- [Work order]
Report each line of the listing below that holds "KiCad".

- [Supplied records]
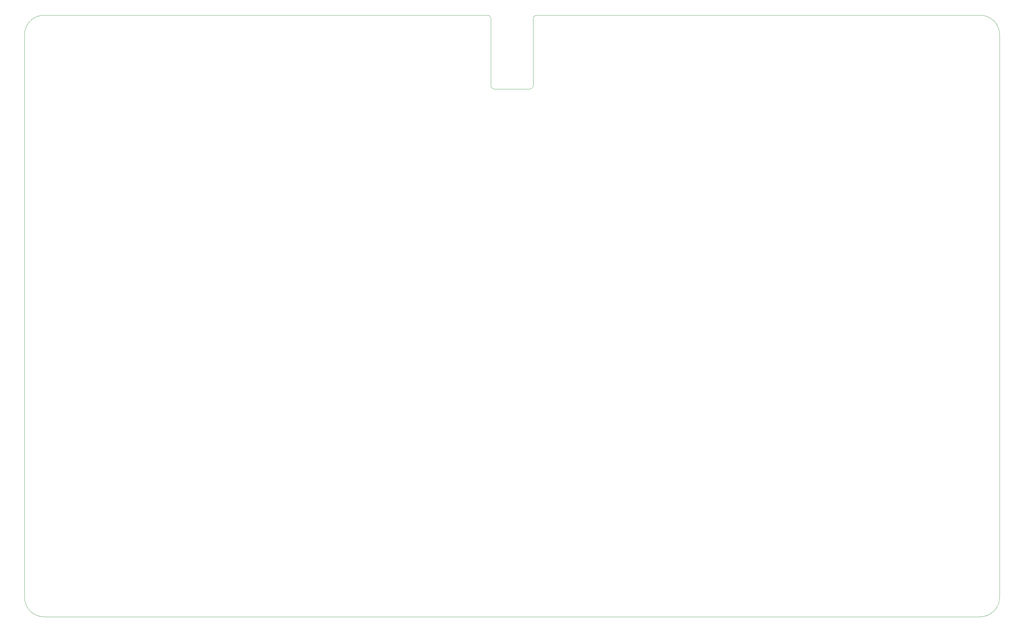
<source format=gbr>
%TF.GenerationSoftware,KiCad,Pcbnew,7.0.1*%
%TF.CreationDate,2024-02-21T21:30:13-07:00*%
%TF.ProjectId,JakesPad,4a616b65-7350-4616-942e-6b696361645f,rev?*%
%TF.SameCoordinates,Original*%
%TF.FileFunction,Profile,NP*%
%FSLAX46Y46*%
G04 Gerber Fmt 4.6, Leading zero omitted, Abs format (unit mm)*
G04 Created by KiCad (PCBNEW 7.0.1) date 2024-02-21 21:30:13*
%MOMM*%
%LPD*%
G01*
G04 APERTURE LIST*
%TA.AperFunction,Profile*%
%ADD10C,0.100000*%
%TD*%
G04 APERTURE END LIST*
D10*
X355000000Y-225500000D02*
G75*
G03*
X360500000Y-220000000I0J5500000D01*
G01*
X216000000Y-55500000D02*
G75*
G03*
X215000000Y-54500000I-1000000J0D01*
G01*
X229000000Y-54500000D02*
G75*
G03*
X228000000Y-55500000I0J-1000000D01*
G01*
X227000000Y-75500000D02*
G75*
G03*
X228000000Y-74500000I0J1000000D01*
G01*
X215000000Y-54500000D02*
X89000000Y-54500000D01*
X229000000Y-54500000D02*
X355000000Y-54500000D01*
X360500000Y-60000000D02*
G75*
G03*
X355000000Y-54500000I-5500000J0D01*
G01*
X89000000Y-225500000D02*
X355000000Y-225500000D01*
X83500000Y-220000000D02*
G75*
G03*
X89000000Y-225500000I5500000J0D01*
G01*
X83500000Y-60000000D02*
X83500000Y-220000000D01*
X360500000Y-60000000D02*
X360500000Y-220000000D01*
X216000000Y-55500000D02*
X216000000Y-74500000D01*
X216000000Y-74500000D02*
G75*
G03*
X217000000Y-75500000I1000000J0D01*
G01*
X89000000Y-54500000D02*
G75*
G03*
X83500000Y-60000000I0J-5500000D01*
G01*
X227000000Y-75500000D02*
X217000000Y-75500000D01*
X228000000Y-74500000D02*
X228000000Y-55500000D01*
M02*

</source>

---

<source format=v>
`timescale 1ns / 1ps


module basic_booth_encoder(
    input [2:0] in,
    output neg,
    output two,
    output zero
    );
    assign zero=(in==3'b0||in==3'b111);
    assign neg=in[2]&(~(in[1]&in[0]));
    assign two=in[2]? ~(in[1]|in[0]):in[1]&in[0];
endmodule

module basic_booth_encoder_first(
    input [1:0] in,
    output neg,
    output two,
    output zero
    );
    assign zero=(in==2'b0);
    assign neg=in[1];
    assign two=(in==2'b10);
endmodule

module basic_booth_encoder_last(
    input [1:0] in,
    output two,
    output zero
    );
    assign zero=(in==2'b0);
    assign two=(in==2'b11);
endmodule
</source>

- [Expected answer]
%TF.GenerationSoftware,KiCad,Pcbnew,7.0.1*%
G04 Created by KiCad (PCBNEW 7.0.1) date 2024-02-21 21:30:13*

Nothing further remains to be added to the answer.